At a meeting of the Appropriations - Education and Environment Division, members voted 3-2 to recommend “do not pass” on Bill 1540, a school-choice proposal amended to add a means test and to designate the Bank of North Dakota as administrator.
The panel approved an amendment that largely reverted the measure to language that came from the Senate Education Policy Committee, with a few changes to clarify the Bank of North Dakota’s role, to define eligible students by a means test, and to identify a program manager (vendor) for the marketplace. Senator Jay Scheible, sponsor of the amendment, said the changes were intended to keep the policy committee’s intent while addressing implementation details.
“What I'm proposing is that we go back to what came from the Senate policy committee with a few minor changes,” said Senator Jay Scheible, explaining the amendment and singling out three changes: naming the Bank of North Dakota as administrator, adding the means test under the eligible‑student definition, and specifying the program manager as the vendor that will run the marketplace. Scheible said the amendment also reduced the bill’s appropriation.
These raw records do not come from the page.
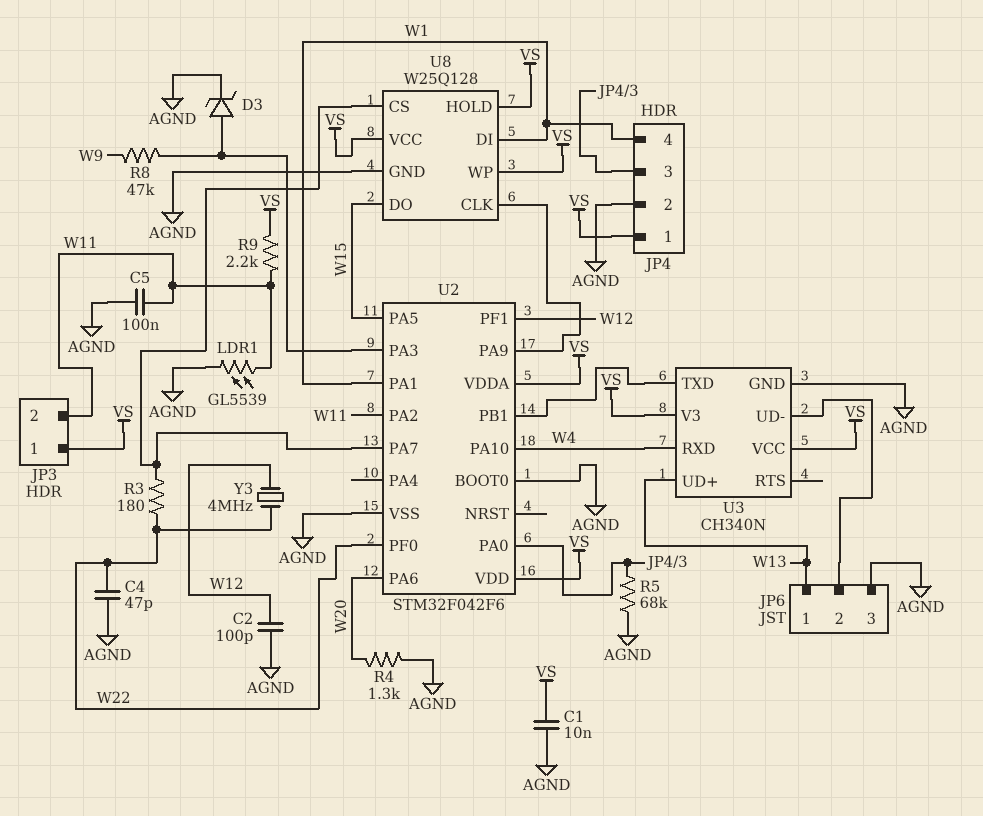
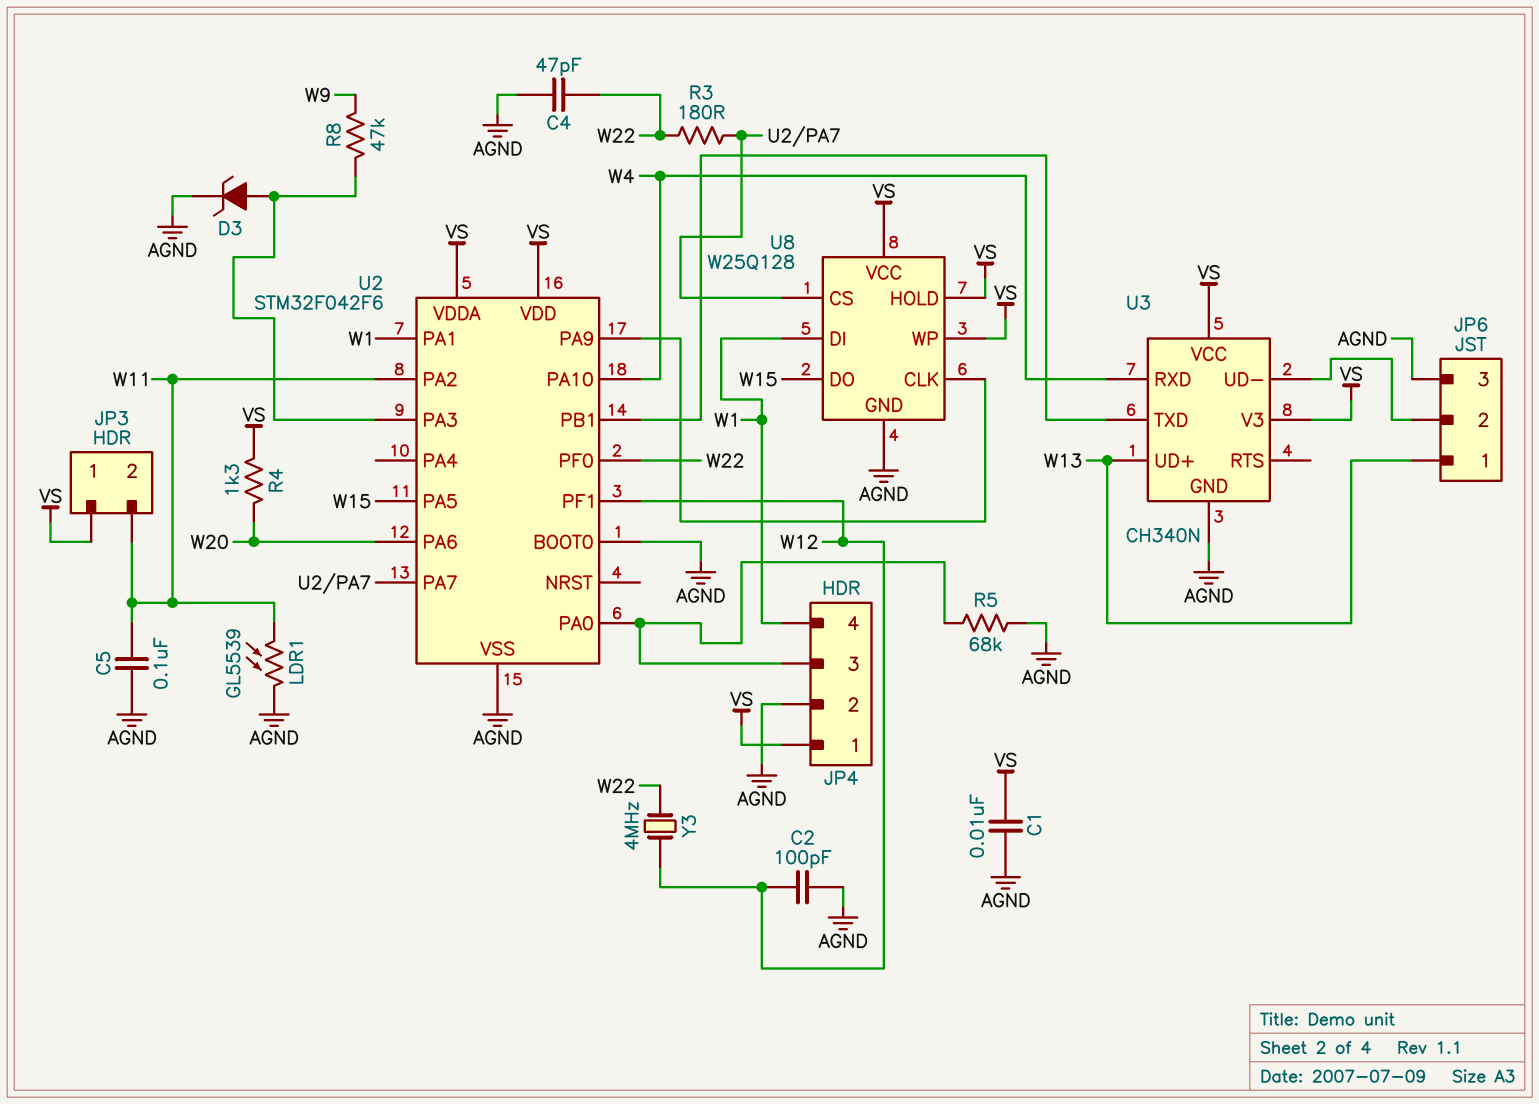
R4: 1.3k (AGND, W20) -> 1.3k (VS, W20)
R9: 2.2k (VS, W11) -> none

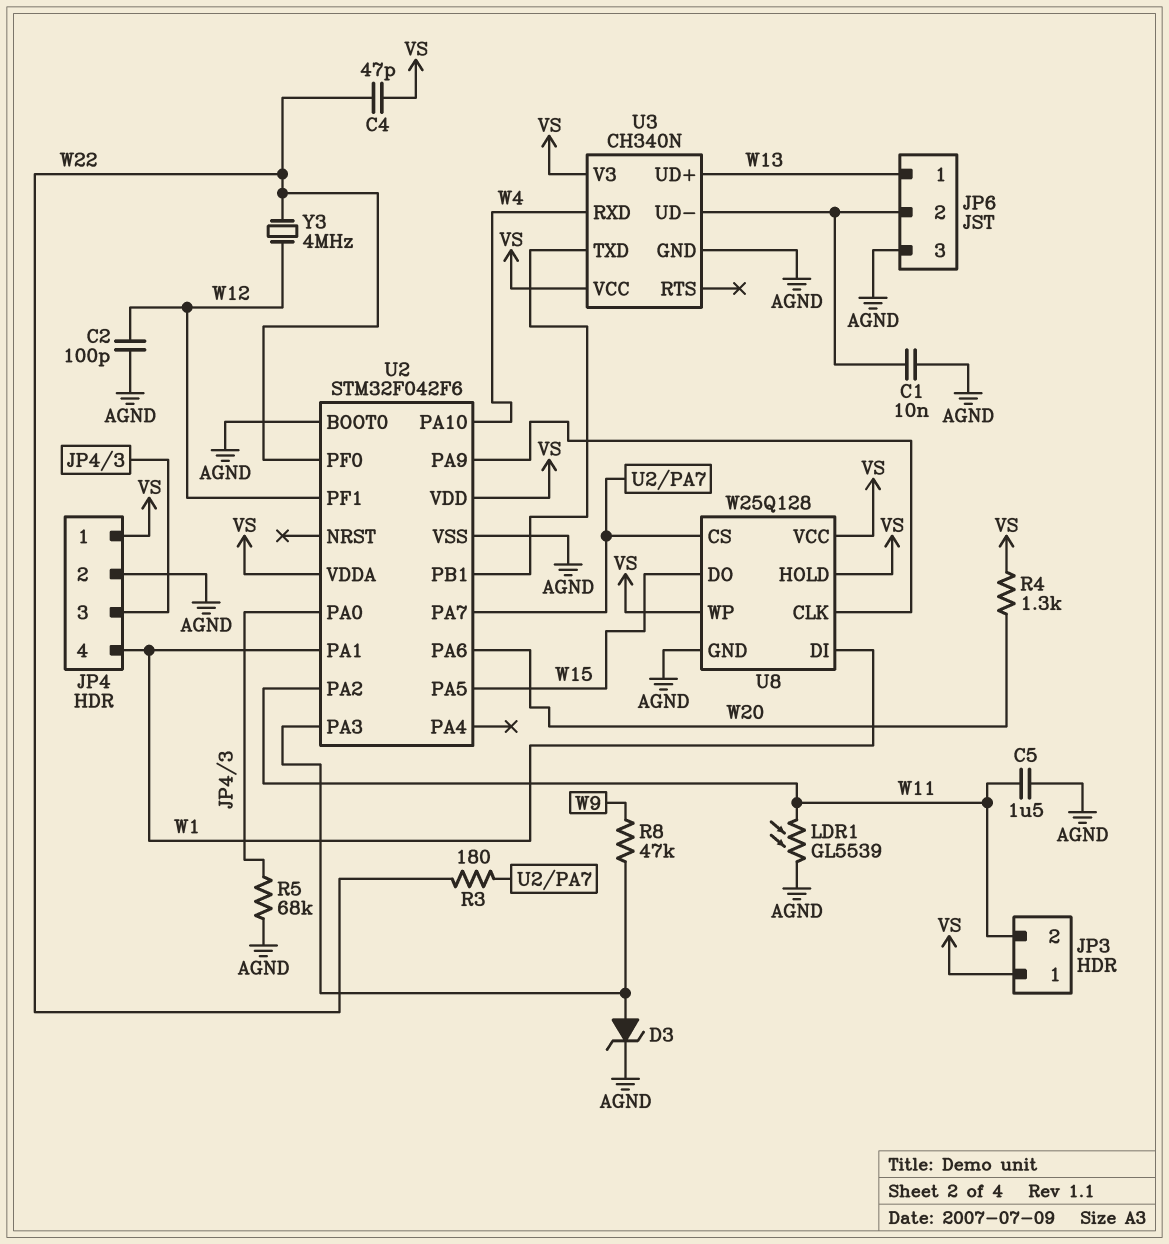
C1: 10nF (AGND, VS) -> 10nF (AGND, JP6/2)
C4: 47pF (AGND, W22) -> 47pF (VS, W22)
C5: 100nF (AGND, W11) -> 1.5uF (AGND, W11)

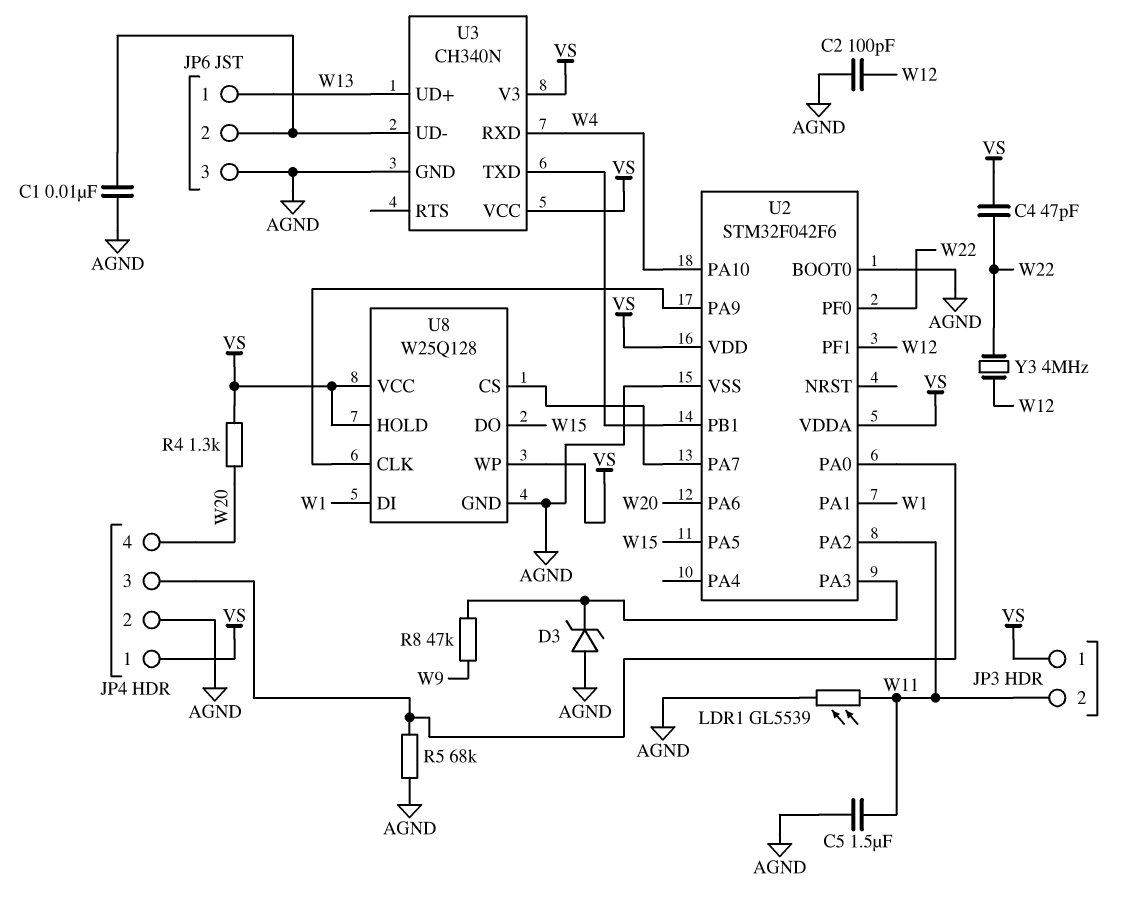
D3: zener (A U2/PA3, K AGND) -> zener (A AGND, K U2/PA3)
JP4 pin 4: W1 -> W20
R3: 180 (U2/PA7, W22) -> none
Scheible described the means test in the amendment as targeting families with household income “less than 400% of federal poverty levels.” He also said the amended appropriation was lowered to $21,700,000 for the second year of the biennium, and that roughly $18,000,000 of that amount would cover student deposits while the remainder would fund one year of implementation costs. Scheible said startup costs were initially estimated at about $5.7 million and ongoing costs about $3.1 million per year going forward.
Senator Beth Shively moved a recommendation of “do not pass,” saying she had multiple concerns with the bill’s design and implementation. “This is labeled as school choice for parents and that, but I see a lot of problems with this,” Shively said, citing accountability, the transfer of duties from the Department of Public Instruction to the bank, possible limits on true choice if schools can reject applicants, and limited opportunities for rural students.
The committee first moved and approved the Scheible amendment (version 04/2010) by voice roll call; the chair announced the amendment passed unanimously, 5-0. The committee then considered Shively’s motion recommending the full committee not pass the amended bill; that motion carried 3-2 on a roll call. The recorded votes on the committee recommendation were: Chairman Sorvaugh — Aye; Senator Connolly — No; Senator Thomas — Aye; Senator Scheible — Aye; Senator Meyer — No.
Senator Scheible will carry the bill to the full committee. Chairman Sorvaugh said the bill is scheduled before the full Appropriations Committee at 9:30 the following morning. The division adjourned after completing its business.
Votes at a glance
• Amendment (Scheible, version 04/2010) — Moved by Senator Jay Scheible; second not specified. Committee voice/roll call announced as 5-0 in favor (aye 5, no 0). Outcome: approved and amendment adopted.
• Committee recommendation on Bill 1540 — Motion: Do not pass (moved by Senator Beth Shively; second not specified). Roll call: Aye 3, No 2. Outcome: committee recommends do not pass; Senator Scheible will carry to full committee.
Background/context
The amendment returned the bill to language the sponsor said came from Senate Education Policy with a few clarifications about administration and eligibility; the principal policy change discussed at the division was insertion of a means test limiting eligibility to households under 400% of federal poverty guidelines. Committee members noted remaining questions about logistics and accountability, and at least one member said she planned to keep the bill alive in conference committee despite supporting the committee’s negative recommendation.